An entire population has sacrificed homes, families, safety, futures and now even the rituals meant to help endure grief itself.
Hajj teaches Muslims that no believer stands above another. Eid al-Adha teaches mercy, solidarity and the obligation to feed the hungry.
Yet as pilgrims circle the Kaaba and Muslims gather around tables heavy with food, Gaza remains sealed behind rubble, hunger and mass graves.
The contradiction should disturb the conscience of the world.

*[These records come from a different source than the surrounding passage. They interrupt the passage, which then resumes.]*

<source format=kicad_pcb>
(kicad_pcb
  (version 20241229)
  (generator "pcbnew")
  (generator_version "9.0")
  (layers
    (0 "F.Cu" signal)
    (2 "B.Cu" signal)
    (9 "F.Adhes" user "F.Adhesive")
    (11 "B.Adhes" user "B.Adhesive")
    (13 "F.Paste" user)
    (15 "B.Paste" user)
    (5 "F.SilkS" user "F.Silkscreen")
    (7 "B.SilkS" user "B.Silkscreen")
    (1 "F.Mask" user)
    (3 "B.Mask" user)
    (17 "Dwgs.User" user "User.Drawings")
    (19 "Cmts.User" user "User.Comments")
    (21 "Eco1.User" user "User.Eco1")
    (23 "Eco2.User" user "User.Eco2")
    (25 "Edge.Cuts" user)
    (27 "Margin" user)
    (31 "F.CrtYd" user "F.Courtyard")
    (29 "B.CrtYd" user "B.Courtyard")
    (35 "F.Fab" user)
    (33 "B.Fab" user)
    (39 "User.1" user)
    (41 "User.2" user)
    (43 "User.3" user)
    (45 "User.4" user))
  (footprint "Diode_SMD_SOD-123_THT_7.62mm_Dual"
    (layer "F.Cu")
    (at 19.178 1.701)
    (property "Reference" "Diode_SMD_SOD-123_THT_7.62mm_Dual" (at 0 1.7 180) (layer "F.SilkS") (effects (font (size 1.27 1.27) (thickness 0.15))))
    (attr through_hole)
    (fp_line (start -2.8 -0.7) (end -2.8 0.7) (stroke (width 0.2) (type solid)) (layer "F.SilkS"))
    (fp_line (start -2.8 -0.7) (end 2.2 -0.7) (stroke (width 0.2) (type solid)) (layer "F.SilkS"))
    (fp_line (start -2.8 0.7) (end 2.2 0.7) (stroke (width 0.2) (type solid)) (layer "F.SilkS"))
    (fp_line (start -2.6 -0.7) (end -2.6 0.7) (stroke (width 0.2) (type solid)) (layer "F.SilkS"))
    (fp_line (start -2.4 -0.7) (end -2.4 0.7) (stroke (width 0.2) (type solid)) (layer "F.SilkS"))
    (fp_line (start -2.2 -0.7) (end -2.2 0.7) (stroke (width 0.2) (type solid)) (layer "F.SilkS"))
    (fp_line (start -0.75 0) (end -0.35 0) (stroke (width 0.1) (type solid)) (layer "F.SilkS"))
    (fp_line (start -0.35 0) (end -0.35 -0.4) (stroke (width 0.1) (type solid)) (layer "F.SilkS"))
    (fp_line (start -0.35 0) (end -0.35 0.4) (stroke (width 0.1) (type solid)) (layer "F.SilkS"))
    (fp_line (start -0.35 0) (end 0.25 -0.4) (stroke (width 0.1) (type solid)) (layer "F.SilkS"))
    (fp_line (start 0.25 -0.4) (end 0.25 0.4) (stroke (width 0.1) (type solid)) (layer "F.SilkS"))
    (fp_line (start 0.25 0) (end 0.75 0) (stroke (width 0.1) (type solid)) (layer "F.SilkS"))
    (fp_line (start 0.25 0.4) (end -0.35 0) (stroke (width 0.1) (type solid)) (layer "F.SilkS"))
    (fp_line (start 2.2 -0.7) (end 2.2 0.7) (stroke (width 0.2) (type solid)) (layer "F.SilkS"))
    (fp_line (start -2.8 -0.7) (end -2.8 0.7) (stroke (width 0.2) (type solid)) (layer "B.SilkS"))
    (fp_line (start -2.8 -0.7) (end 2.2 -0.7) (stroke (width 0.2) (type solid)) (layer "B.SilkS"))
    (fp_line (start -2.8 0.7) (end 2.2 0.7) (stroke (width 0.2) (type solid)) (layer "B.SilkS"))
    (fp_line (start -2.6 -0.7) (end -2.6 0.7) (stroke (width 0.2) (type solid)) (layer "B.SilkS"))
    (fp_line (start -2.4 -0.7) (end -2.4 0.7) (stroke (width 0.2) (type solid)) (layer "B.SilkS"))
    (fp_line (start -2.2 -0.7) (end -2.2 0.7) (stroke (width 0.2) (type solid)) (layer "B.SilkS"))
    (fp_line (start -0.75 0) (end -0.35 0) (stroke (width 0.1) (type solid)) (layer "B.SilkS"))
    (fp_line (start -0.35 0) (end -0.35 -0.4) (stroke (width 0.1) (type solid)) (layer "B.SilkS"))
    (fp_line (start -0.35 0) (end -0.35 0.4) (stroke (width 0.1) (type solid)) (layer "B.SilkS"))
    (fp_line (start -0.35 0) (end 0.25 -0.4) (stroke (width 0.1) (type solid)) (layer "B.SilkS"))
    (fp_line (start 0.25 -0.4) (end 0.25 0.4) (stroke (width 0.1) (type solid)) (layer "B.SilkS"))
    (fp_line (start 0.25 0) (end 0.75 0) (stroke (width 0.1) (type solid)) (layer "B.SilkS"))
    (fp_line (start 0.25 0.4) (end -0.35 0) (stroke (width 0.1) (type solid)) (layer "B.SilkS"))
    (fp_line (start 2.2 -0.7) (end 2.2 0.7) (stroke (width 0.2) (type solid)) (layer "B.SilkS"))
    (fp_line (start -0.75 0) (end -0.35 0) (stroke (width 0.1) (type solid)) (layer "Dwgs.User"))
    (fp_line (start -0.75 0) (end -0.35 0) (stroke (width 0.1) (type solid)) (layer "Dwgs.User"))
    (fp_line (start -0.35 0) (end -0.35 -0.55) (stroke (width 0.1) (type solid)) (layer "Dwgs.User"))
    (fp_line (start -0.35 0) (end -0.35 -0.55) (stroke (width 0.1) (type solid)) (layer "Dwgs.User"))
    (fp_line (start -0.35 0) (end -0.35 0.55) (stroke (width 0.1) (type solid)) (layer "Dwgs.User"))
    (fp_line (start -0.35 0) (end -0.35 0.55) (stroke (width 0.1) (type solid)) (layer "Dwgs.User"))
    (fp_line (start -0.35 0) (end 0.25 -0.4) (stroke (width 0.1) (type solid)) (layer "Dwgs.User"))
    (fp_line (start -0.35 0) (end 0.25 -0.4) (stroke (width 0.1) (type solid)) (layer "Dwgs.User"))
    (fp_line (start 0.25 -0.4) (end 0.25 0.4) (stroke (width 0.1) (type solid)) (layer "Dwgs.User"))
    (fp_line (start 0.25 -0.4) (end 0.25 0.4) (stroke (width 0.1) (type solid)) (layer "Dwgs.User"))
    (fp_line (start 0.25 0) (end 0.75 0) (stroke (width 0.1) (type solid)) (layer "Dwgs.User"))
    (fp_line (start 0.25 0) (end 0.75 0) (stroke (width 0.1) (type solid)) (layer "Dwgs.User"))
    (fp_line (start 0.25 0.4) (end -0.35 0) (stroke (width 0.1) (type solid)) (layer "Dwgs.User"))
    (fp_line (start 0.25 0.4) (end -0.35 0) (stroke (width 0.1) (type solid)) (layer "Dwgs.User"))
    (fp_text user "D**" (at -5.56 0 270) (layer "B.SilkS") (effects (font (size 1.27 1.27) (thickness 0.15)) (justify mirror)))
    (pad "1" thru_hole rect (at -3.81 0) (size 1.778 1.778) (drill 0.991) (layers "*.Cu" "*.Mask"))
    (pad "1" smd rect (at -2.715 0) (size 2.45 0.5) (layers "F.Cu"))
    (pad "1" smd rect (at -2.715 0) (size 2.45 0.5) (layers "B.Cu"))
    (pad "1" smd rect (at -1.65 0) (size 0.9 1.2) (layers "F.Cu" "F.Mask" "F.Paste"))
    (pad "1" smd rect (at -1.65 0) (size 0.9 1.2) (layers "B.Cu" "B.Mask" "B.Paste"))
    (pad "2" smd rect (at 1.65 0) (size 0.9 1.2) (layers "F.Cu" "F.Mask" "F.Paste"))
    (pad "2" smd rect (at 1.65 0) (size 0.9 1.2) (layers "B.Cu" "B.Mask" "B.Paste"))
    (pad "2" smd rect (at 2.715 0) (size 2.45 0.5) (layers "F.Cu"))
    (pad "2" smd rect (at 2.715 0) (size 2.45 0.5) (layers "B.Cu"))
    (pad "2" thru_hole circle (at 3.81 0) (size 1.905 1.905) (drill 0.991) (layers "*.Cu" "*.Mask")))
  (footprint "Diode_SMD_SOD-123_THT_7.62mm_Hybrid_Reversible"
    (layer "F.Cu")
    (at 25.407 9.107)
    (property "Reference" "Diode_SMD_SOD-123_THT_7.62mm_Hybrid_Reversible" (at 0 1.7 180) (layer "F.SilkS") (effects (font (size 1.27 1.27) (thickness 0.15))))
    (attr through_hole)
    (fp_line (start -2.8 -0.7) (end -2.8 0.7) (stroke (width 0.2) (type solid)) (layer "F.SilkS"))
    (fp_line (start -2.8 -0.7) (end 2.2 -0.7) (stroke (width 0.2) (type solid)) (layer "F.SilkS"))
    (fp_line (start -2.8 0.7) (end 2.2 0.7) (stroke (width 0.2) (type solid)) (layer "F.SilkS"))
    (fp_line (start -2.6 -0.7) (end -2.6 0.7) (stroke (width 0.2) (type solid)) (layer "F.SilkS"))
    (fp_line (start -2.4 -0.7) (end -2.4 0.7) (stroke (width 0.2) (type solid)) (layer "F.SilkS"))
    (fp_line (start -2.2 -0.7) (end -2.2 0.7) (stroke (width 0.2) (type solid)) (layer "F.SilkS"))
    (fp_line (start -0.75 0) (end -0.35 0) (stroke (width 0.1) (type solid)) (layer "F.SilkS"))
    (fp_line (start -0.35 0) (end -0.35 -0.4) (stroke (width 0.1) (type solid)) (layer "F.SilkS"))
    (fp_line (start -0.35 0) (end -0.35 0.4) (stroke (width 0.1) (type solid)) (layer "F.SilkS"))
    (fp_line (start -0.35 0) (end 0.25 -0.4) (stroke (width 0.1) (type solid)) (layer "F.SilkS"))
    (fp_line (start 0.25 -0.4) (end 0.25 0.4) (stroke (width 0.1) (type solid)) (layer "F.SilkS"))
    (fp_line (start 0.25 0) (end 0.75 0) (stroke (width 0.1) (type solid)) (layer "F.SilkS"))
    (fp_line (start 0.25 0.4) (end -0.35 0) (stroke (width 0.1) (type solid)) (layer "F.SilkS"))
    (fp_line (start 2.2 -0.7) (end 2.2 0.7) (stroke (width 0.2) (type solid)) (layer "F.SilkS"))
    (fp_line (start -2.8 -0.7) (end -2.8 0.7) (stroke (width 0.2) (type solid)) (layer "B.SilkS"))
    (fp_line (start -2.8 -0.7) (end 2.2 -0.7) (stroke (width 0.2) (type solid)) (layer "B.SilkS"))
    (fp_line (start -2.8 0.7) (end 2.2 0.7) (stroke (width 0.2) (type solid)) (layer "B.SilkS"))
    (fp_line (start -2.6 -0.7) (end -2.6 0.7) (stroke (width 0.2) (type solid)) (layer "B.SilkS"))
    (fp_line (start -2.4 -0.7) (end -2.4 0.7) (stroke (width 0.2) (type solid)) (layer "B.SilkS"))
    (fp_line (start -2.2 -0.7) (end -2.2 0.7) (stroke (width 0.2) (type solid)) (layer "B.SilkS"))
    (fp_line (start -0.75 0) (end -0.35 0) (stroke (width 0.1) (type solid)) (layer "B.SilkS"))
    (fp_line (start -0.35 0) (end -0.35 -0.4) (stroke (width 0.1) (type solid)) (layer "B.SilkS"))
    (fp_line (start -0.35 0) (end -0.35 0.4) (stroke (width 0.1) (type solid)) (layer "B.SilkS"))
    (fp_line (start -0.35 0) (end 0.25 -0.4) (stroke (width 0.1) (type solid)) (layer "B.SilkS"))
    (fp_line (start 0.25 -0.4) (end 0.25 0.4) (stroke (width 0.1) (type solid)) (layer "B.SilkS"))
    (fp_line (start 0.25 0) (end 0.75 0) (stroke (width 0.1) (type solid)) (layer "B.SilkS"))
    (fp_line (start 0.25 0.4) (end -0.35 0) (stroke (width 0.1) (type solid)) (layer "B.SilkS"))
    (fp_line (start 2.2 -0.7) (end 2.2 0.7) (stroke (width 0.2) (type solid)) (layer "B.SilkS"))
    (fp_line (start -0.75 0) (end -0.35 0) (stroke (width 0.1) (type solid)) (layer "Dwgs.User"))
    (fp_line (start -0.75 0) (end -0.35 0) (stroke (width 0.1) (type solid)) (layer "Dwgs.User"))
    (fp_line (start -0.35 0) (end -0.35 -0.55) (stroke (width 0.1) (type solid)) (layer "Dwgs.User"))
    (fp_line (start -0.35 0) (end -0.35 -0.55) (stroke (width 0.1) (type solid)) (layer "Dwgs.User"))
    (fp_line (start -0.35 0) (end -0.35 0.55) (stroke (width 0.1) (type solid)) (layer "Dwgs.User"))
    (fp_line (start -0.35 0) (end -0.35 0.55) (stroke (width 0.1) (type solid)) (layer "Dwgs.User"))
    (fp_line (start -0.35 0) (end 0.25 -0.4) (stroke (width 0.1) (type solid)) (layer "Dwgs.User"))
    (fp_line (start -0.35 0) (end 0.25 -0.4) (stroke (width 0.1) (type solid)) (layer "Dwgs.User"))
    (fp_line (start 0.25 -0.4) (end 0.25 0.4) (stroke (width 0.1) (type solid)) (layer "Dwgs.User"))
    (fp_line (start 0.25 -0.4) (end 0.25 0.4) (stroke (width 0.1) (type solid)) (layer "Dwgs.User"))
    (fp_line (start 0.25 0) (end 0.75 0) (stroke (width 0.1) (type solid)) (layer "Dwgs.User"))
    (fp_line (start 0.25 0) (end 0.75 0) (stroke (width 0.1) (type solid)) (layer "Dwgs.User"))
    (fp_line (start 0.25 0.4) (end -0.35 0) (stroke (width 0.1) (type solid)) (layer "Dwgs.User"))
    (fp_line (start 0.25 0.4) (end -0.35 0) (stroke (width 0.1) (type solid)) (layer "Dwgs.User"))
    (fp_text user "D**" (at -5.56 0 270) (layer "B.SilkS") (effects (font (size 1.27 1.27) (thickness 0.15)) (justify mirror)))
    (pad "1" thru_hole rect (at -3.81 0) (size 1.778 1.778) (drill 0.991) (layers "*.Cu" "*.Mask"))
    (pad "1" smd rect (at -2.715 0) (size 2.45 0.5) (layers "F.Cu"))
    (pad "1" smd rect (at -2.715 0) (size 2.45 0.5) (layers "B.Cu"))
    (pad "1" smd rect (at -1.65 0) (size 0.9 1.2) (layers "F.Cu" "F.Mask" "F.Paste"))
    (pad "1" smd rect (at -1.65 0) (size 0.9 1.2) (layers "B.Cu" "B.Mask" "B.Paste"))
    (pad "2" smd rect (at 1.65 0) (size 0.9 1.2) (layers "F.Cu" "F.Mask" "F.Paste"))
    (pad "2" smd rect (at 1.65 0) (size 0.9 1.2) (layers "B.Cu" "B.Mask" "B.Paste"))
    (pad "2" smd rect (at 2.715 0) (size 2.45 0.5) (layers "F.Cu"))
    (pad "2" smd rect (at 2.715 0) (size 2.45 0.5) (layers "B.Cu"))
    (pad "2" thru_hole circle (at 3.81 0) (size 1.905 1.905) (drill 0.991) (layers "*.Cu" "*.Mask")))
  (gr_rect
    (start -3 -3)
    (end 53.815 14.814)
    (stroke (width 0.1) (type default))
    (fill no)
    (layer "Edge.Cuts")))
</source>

Because what is unfolding in Gaza is not only the destruction of buildings and lives, but the forced isolation of an entire people from the collective rituals through which Muslims experience dignity, belonging and spiritual equality.
Still, Palestinians continue to pray. Continue to fast. Continue to whisper the talbiyah beneath drones and bombardment.
Not because life in Gaza is sacred to the world, but because it remains sacred to those forced to survive it.
And perhaps that is what Israel’s war has failed to destroy: the stubborn insistence of Palestinians on remaining human, faithful and visible even as everything around them disappears.